- **Excerpted text**:
If you’re ready to bail out of America, the best little ghost town in Texas is waiting for you
They’re a motley collection of loners, back-to-the-landers, artists, and eccentrics, scattered around the Texas desert, dozens of miles in every direction—as far north as the upper boundaries of the Terlingua Ranch (a 200,000-acre rough-and-tumble development south of Alpine) and as far south as Redford. What holds them together as an unstructured but otherwise meaningful community is the capital of this misfit mecca, the town of Terlingua, once the most famous ghost town in the state. Terlingua was a hotbed of quicksilver mining until carpetbagging profiteers gave up the ghost in 1942. The rubble-strewn village now stoops drowsily upon a couple of square miles just to the north of Ranch Road 170, the thoroughfare to Mexico.
Terlingua is Texas’ last outpost for outcasts, for those maligned loners who fashion their own crude American dream in the anonymity of the desert. As one longtime Terlinguan, Paul Wiggins, puts it, “A lot of who and what we are can’t be explained by American mores. We’re just a neglected corner of America, outside of its infrastructure.” David Kaczynski, brother of Unabomber suspect Ted, lived here in the early ‘80s, in a pink shack a little bigger than an outhouse.
Here in Terlingua country, less is more. A one-room cabin without water and electricity fits right in, in a region where census takers have discovered people living in cars, caves, and shacks made of automobile tires. The only unwelcome guest is progress, though its trespasses are becoming more noticeable.
It was 10 years ago when I first got a glimpse of the leathery faces, snarled hair, and raggedy clothes of the fixtures who perched themselves on the porches of the Terlingua Trading Company and the Study Butte Store. They looked incalculable to a yuppie tourist passing through, though the very fact of their existence in the West Texas wasteland seemed ominous. As my appreciation for the desert’s brutal majesty grew, my fear of its inhabitants diminished, but only so much. The questions kept coming back: Why would people choose to live here? And what would happen to them if they did?
The answers, if they can be found anywhere, lie in the weird communal fabric of Terlingua, where solitude is not solitary and the shared struggle for survival achieves the motley grace of a desert parade.
Collie Ryan sits outside her school-bus home, carefully painting a scene of the Rio Grande on the face of a hubcap. I apologize for having ignored the No Trespassing sign on the dirt path that leads to her refuge. With a reassuring smile, she says, “People know whether or not that sign applies to them.”
To the outside world, the town is that scruffy embodiment of Lone Star bravado hailed in Jerry Jeff Walker’s 1973 album “Viva Terlingua!.” But no Terlinguan defines the community strictly by its city limits—and Collie, an indispensable element, is one of the reasons why. When she gave her last $40 to a towing service eight years ago and had her bus hauled a couple of miles from Lajitas, 13 miles west of Terlingua, the Terlingua community simply extended itself 12 to include her. (She’s still closer to Lajitas, which was getting too touristy for her, but she considers herself a Terlinguan.) Asked exactly what brought her here from Marin County, in California, Collie laughs and says, “Well, that’s a long story.” I get the picture. She’s here now, and no one seems to remember when she wasn’t.

- **Problem set**:
- a) Translate this sentence from the Terlingua article into Spanish: "The only unwelcome guest is progress, though its trespasses are becoming more noticeable."
- b) In the Terlingua article, what is Collie Ryan painting a scene of the Rio Grande on?
- c) Carry the Terlingua article forward from its final sentence.

- **Supplied data**:
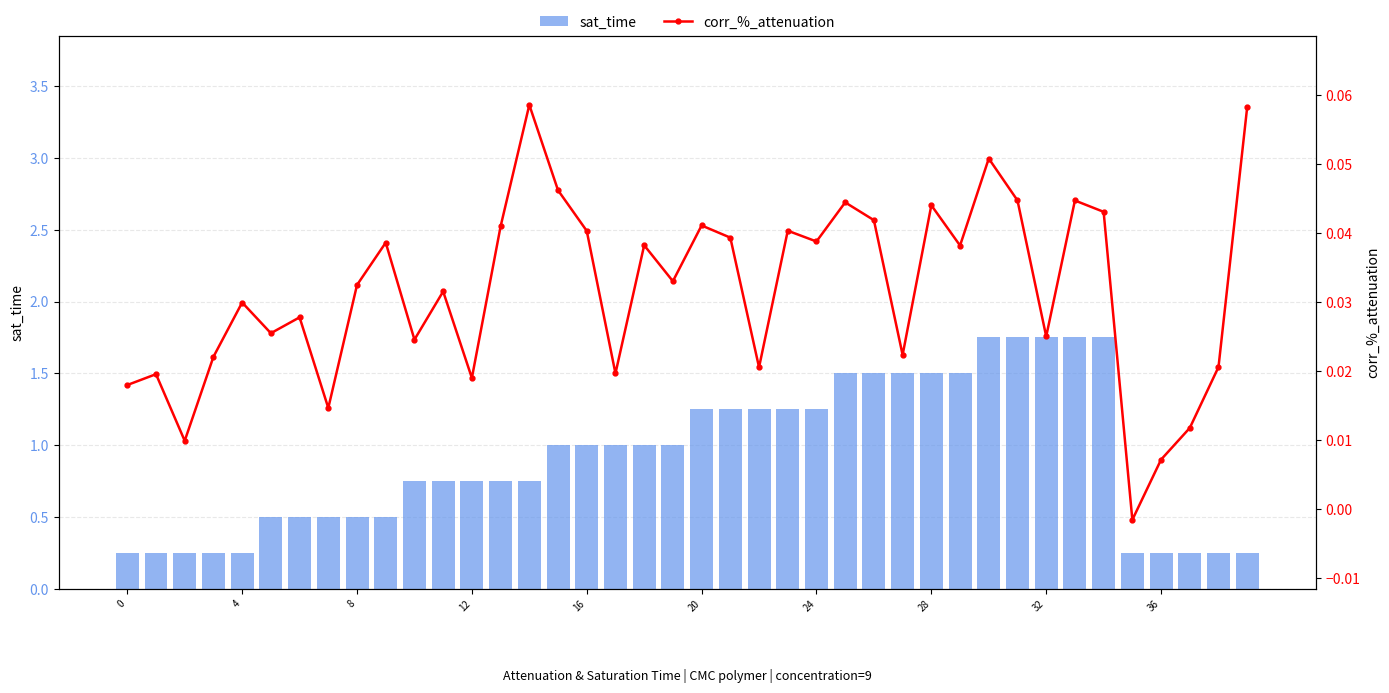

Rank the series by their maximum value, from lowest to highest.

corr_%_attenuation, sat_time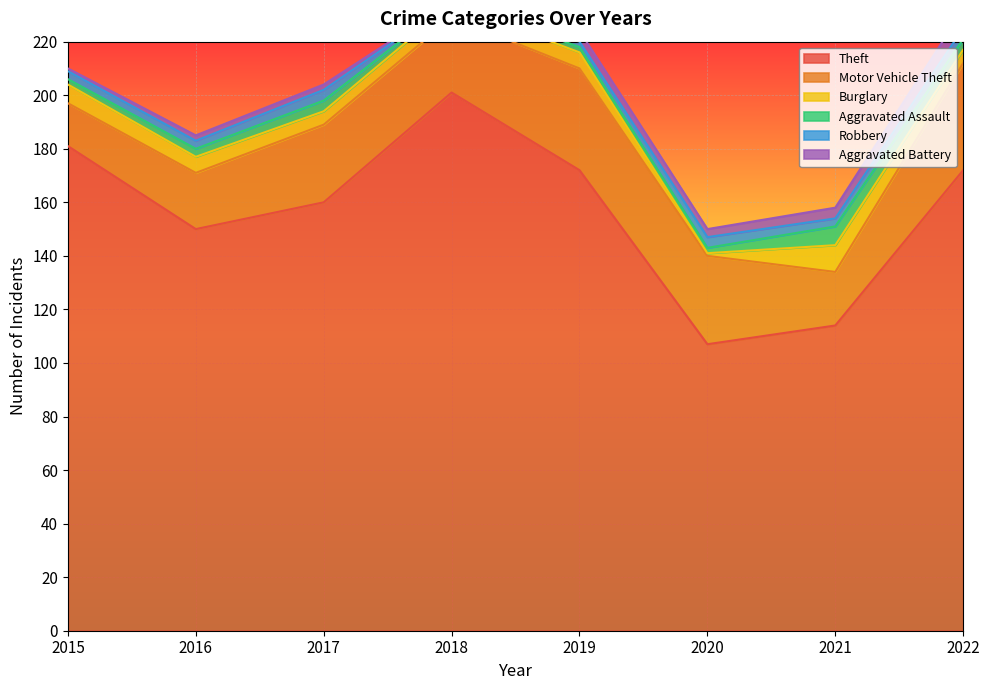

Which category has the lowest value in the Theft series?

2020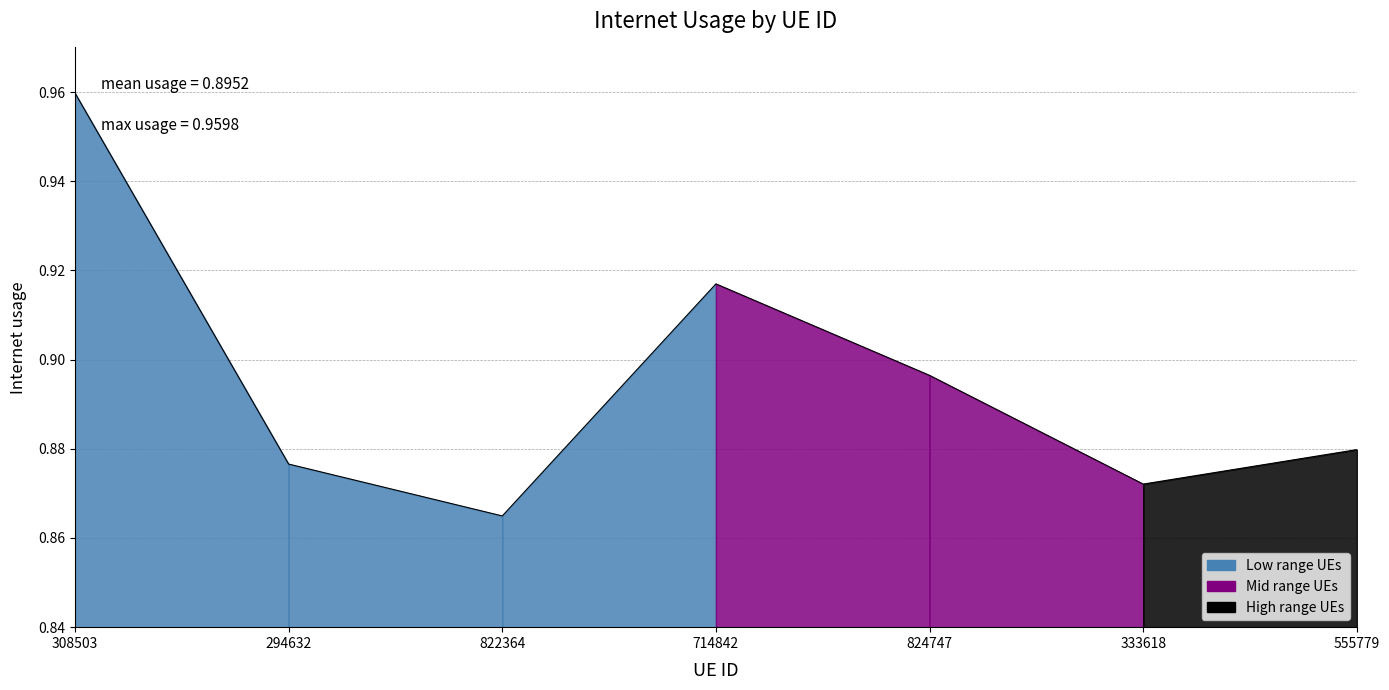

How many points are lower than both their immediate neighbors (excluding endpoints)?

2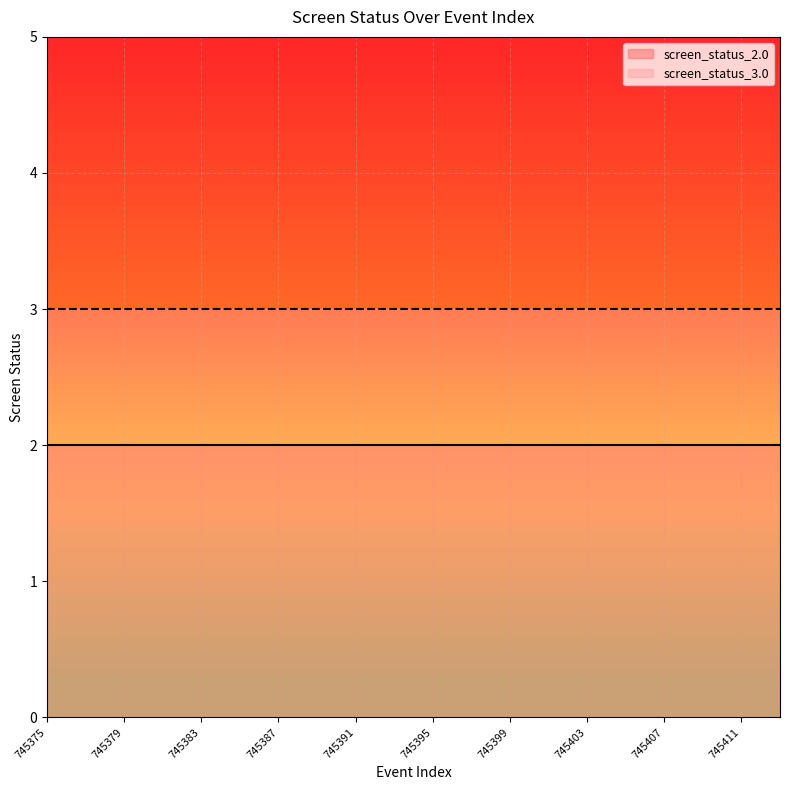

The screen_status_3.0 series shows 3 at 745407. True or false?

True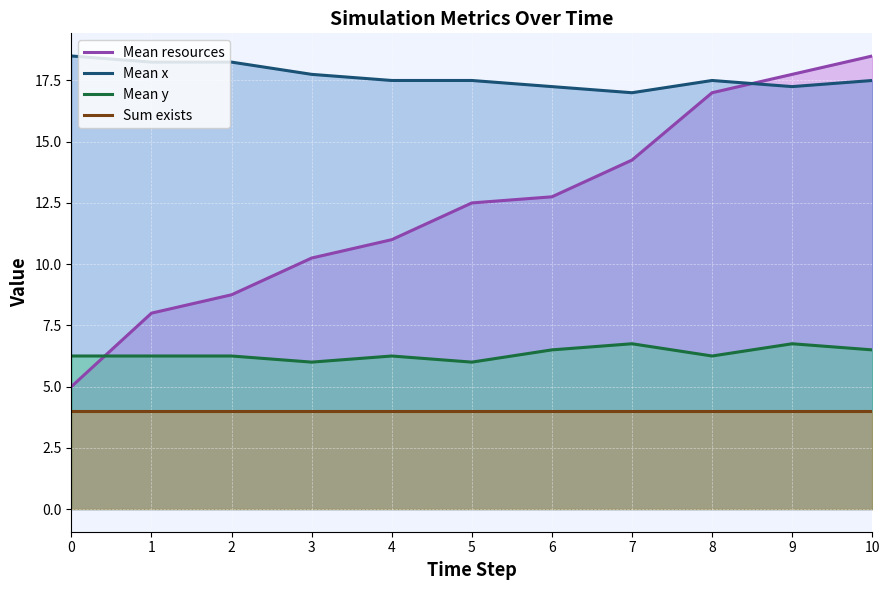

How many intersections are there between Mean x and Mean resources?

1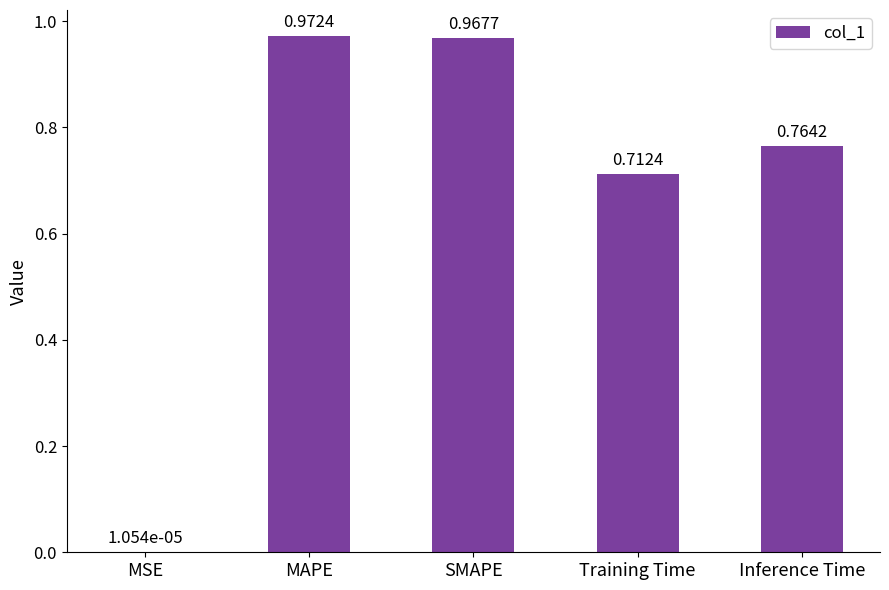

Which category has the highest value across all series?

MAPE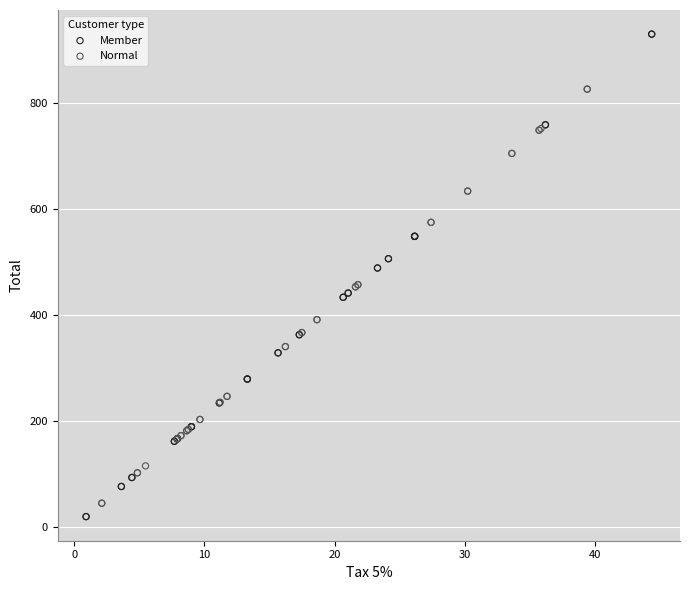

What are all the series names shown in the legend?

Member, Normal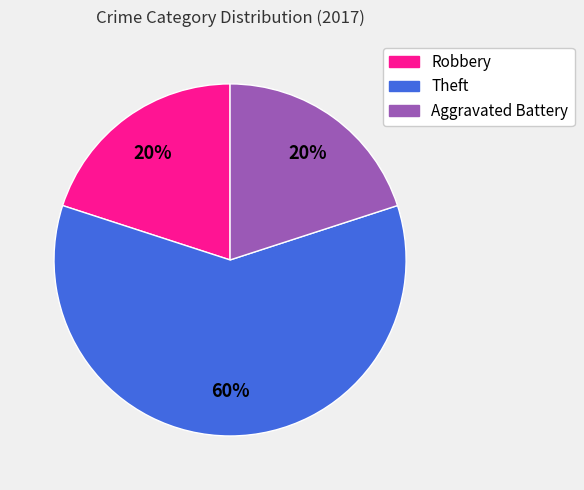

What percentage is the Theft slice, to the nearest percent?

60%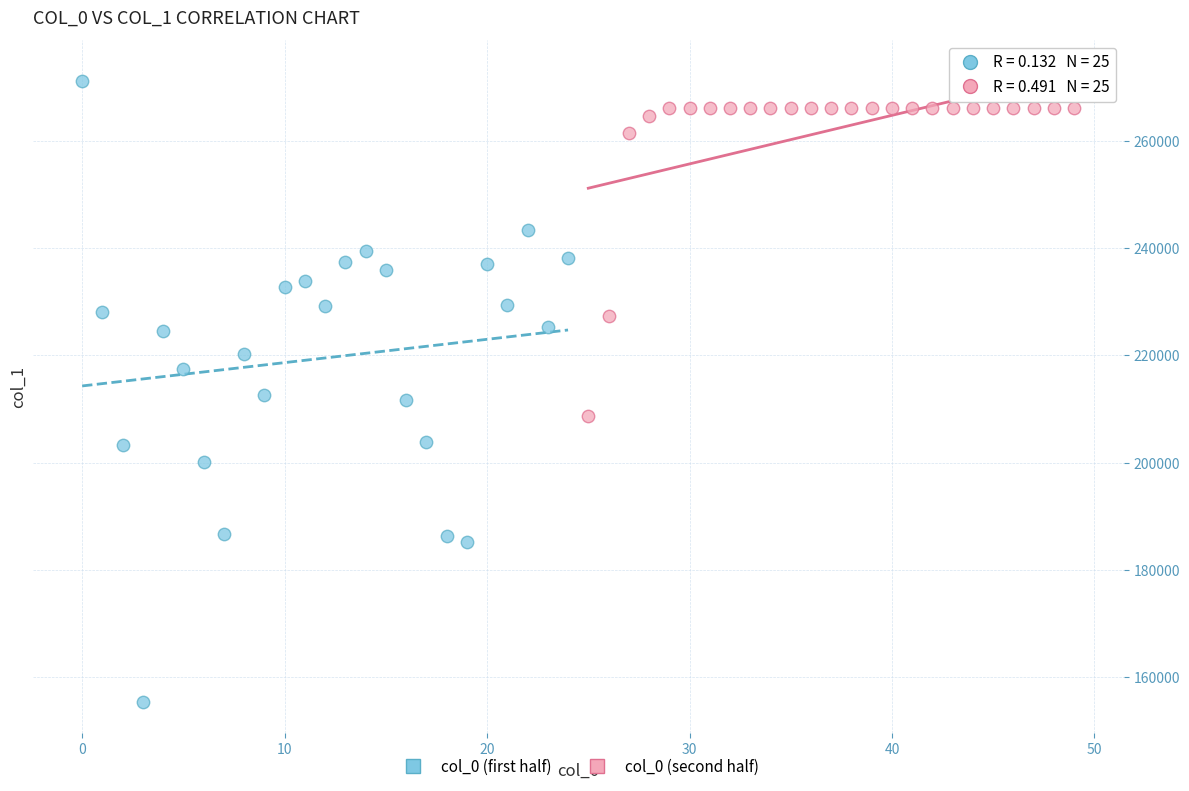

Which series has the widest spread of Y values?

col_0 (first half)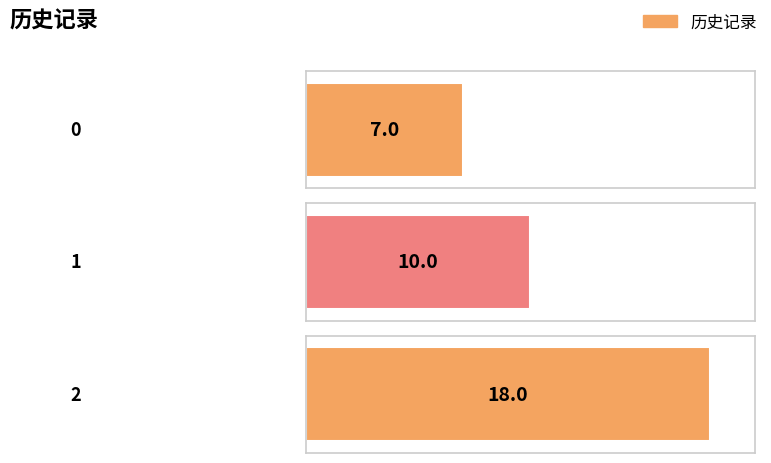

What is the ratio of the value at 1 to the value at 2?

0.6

- **Responses by task**:
- a) El único huésped no deseado es el progreso, aunque sus intrusiones se están volviendo cada vez más notorias.

- b) The face of a hubcap.

- c)
A number of Terlinguans live in buses, and Collie seems astonished when I tell her I’ve never been in such a dwelling. The interior of her bus is surprisingly spacious, no more cramped than a dorm room. Why not live here? There’s plenty of daylight, a kerosene lantern for night reading, a grill on the patio, fresh creek water she hauls from the nearby mule ranch. Her built-from-scratch desert sanctuary seems like a mirage—“a piece of artwork I can live in,” as she puts it—but it is hard earned and precariously maintained. The riverside heat is savage, and “what dust you don’t pave, you eat,” she observes. The men in her life have come and gone. A friend has seen her show up in town “in a lonely blue funk, bitter about America.”
But Collie has her hubcaps—or, as she prefers, “my mandalas,” referring to the Hindu wheel of life. They appear on walls all over the Terlingua area, brightly colored and meticulously detailed motifs that express the circular core on which, says Collie, all life is based. “The circle is everywhere—it’s the key to everything,” she says.
I pay her $75 for one of the hubcaps. She accepts the money with grace. “This is the way it always happens,” she says. “I really sell just by luck. It’s magic. Like you coming by today.”
And that is my first but by no means last glimpse of Terlingua’s screwball magic.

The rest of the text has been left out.